──────── TEXT BLOCK ────────

Imprisoned, as I was, in my mother, the perennial infant, I could not develop a meaningful relation
with a woman; the image of the mother would stand between, unforgiving, unforgiven. I sought
solace in my work and found much; but I could not move from the pit of infancy. Finally, I turned to
spiritual search and I am on this line steadily for many years. But, in a way it is the same old search
for mother's love, call it God or Atma or Supreme Reality. Basically I want to love and be loved;
unfortunately the so-called religious people are against life and all for the mind. When faced with
life's needs and urges, they begin by classifying, abstracting and conceptualising and then make the
classification more important than life itself. They ask to concentrate on and impersonate a concept.
Instead of the spontaneous integration through love they recommend a deliberate and laborious
concentration on a formula. Whether it is God or Atma, the me or the other, it comes to the same!
Something to think about, not somebody to love. It is not theories and systems that I need; there are
many equally attractive or plausible. I need a stirring of the heart, a renewal of life, and not a new
way of thinking. There are no new ways of thinking, but feelings can be ever fresh. When I love
somebody, I meditate on him spontaneously and powerfully, with warmth and vigour, which my
mind cannot command.

Words are good for shaping feelings; words without feeling are like clothes with no body inside --
cold and limp. This mother of mine -- she drained me of all feelings -- my sources have run dry. Can
I find here the richness and abundance of emotions, which I needed in such ample measure as a
child?

Nisargadatta:
Where is your childhood now? And what is your future?

Questioner:
I was born, I have grown, I shall die.

Nisargadatta:
You mean your body, of course. And your mind. I am not talking of your physiology and
psychology. They are a part of nature and are governed by nature's laws. I am talking of your
search for love. Had it a beginning? Will it have an end?

Questioner:
I really cannot say. It is there -- from the earliest to the last moment of my life. This yearning for
love -- how constant and how hopeless!

──────── PROVIDED DATA ────────

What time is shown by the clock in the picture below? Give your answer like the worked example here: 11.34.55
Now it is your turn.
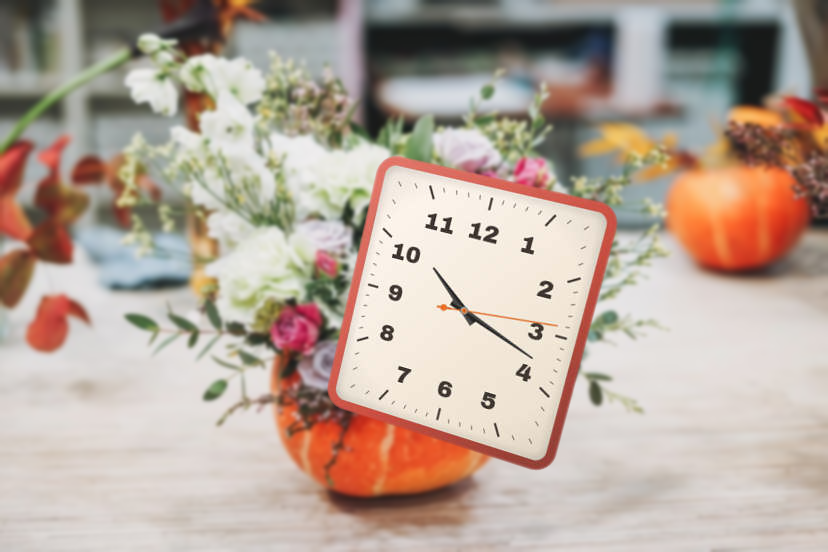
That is 10.18.14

────────

#### TASK TO CARRY OUT:
In the dialogue on the search for love, answer these questions:
1. What does the questioner say religious people make more important than life itself?
2. What does the questioner say words without feeling are like?
3. What does the questioner reply when asked about his childhood and his future?
Rely on the dialogue alone, not the data.

#### THE REPLY:
1. The classification.
2. Clothes with no body inside: cold and limp.
3. "I was born, I have grown, I shall die."